In this example, the workflow is as follows:

  1. According to num_rows there should be 7 existing rows (at least if I understand the note from the docs correctly)
  2. We calculate the number of row groups: $(n_{rows} - 1) / 16 + 1 = (7 - 1) / 16 + 1 = 6 / 16 + 1 = 0 + 1 = 1$ which means that there is only one rowgroup
  3. According to the row_presence_flags there are only 2 rows in the group

image

If the note is correct, where are the remaining 5 rows? I already checked, the other rows groups in that page do not contain any rows (it starts to fail after 45 rows groups).

brunchboy commented 2 months ago

I’m afraid it has been too many years since I was working at this level for the details to be fresh in my head. Do you have a sample export file that you can share that Crate Digger fails to find all the rows for a table with? Thinking about this now, I think you are probably right that we can’t use num_rows to figure out how many row groups there are, because of the fact that deleted rows might use up several row groups. So how are you determining how many row groups to scan?

brunchboy commented 2 months ago

Perhaps we need to just assume there are as many row groups as fit in the index page, and keep scanning until we find num_rows non-deleted rows? Sadly this is not going to be something that can be expressed coherently in Kaitai, I fear. Although we might be saved by the lazy nature of the row group evaluation.

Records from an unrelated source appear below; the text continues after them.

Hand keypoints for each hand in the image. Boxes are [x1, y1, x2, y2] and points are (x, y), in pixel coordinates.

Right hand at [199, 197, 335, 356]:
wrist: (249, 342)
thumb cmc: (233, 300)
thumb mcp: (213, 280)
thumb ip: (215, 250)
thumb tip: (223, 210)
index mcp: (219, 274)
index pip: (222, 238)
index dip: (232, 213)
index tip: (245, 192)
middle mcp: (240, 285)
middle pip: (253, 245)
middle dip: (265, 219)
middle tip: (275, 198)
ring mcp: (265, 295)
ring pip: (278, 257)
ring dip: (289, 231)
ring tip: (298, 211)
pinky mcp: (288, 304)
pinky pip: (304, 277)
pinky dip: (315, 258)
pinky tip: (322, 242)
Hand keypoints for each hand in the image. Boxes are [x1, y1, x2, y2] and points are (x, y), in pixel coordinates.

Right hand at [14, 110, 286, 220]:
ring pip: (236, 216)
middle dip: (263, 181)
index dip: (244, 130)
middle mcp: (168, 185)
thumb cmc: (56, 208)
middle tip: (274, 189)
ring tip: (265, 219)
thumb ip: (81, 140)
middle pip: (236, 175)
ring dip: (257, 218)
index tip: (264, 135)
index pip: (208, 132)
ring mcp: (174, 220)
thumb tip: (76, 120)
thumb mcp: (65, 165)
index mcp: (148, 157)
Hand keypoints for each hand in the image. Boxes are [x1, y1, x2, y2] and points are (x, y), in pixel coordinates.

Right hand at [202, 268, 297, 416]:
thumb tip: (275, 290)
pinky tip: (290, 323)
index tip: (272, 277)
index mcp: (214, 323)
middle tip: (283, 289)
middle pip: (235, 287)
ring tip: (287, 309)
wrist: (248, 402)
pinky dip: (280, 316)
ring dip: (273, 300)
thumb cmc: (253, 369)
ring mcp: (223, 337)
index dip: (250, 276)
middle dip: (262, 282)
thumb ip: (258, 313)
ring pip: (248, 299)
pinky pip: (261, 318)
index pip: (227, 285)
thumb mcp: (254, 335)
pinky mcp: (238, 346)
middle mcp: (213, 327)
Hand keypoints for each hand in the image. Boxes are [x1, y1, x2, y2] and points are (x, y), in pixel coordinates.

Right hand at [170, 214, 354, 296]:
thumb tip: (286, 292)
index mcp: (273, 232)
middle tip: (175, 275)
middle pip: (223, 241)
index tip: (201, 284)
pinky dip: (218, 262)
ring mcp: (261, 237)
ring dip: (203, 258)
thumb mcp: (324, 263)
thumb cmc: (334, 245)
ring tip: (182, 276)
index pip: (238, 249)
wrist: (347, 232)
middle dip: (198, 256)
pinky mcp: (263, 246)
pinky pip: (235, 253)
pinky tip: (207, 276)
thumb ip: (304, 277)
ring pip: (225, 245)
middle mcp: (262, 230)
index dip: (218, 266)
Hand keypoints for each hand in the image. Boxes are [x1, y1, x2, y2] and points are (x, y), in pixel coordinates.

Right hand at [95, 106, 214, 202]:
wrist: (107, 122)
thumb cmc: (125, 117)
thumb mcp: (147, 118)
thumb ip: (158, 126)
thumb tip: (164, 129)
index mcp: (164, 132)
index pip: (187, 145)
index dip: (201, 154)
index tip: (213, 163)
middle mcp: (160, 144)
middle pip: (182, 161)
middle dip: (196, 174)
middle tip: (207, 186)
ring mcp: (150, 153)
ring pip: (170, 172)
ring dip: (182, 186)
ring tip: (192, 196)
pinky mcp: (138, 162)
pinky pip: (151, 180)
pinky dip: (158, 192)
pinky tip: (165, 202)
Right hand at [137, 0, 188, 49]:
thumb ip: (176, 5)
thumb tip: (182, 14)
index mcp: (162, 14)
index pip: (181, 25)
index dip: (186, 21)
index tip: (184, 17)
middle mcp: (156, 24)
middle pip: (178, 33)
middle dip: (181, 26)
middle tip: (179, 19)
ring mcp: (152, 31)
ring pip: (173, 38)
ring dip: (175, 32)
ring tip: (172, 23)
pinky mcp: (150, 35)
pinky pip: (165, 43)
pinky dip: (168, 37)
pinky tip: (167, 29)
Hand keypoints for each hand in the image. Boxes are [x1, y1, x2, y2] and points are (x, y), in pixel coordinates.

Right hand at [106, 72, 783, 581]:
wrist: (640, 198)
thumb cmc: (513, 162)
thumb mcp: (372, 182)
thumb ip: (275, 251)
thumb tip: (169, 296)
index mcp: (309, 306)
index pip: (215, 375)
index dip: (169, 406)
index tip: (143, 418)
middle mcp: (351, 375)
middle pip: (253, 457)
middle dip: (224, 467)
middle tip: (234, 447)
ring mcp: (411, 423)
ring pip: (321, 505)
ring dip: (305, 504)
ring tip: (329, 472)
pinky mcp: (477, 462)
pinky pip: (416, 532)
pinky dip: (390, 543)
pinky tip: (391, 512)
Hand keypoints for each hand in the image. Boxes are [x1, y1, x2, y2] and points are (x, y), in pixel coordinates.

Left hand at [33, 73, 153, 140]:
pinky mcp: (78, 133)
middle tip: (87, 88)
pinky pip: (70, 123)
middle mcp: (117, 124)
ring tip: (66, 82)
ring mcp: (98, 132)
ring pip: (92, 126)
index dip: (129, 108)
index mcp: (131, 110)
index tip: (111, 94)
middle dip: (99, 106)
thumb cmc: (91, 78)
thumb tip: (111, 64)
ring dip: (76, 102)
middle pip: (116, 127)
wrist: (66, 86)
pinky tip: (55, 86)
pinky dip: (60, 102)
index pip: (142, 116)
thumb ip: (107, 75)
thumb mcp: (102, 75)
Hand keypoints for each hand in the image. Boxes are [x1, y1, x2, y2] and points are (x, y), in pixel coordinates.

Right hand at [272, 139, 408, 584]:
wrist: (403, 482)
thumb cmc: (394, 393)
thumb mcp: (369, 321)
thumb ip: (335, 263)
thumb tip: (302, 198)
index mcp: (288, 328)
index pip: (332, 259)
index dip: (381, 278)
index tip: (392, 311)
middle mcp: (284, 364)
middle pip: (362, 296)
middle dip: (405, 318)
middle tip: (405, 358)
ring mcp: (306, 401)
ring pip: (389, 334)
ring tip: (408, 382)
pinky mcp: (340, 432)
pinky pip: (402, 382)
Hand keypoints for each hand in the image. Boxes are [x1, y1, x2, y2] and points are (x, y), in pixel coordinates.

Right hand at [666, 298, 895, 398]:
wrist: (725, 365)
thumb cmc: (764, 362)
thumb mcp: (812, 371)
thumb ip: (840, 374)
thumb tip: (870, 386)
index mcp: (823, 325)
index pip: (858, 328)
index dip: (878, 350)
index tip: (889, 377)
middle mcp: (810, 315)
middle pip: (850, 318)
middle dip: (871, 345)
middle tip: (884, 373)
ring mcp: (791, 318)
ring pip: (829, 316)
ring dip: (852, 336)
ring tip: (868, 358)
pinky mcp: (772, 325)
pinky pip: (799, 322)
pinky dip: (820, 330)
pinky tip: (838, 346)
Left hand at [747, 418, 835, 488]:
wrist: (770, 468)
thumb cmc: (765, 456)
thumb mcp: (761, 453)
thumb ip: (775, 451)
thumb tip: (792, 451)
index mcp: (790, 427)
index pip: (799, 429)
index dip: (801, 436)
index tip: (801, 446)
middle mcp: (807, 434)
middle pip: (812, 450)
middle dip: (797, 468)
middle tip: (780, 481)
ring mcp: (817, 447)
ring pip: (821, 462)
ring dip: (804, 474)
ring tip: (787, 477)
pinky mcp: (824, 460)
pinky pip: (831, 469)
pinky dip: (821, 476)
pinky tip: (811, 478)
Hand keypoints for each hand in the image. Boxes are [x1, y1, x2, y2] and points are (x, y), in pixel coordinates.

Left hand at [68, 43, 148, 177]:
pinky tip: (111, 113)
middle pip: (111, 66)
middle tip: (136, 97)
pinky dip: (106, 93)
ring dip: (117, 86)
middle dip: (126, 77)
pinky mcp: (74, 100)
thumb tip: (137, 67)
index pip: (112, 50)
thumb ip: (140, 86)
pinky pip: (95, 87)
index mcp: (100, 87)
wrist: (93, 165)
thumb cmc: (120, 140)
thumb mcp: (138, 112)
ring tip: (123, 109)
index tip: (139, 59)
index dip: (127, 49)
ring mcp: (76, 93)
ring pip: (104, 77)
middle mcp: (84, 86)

Holzhaus commented 2 months ago

Perhaps we need to just assume there are as many row groups as fit in the index page, and keep scanning until we find num_rows non-deleted rows?

Nope, this is what I tried and it doesn't work. The export.pdb linked my comment above just contains the two demo tracks, but num_rows is 7. My initial implementation tried to read row groups until it finds 7 non-deleted rows, but since there are only two non-deleted rows it crashes at some point because it tries to interpret actual row data at the start of the heap as row group data.

Holzhaus commented 2 months ago

Just to clarify: the current kaitai code works. I'm just saying the corresponding docs are confusing and likely wrong.

My current interpretation of num_rows is that:

brunchboy commented 2 months ago

Yes, I think that is the best interpretation from the evidence. num_rows tells us how many rows have ever been allocated, which we can use to calculate num_row_groups, and we just need to scan all row groups for any whose presence is true.

brunchboy commented 2 months ago

Thanks for this follow up, I will re-update the documentation and implementation when I have some time. I will re-open this issue in the mean time.

brunchboy commented 2 months ago

Ok, I have fixed the documentation and the Kaitai mapping explanation. It seems my implementation was already working this way, but the reasoning behind the explanation was wrong. Thanks again for pointing this out, I have added credit in the change log!

brunchboy commented 2 months ago

(Oh, and please let me know if it is still confusing or could be further improved in your eyes!)